In full and word for word, give the records again.

──────── Dataset extract

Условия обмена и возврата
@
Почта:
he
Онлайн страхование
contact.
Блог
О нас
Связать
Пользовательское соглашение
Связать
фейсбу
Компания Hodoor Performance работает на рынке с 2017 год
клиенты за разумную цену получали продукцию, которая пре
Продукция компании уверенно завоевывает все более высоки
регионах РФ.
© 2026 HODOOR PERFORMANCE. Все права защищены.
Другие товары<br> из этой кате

────────────────

**Answer space**:
Условия обмена и возврата
@
Почта:
he
Онлайн страхование
contact.
Блог
О нас
Связать
Пользовательское соглашение
Связать
фейсбу
Компания Hodoor Performance работает на рынке с 2017 год
клиенты за разумную цену получали продукцию, которая пре
Продукция компании уверенно завоевывает все более высоки
регионах РФ.
© 2026 HODOOR PERFORMANCE. Все права защищены.
Другие товары<br> из этой кате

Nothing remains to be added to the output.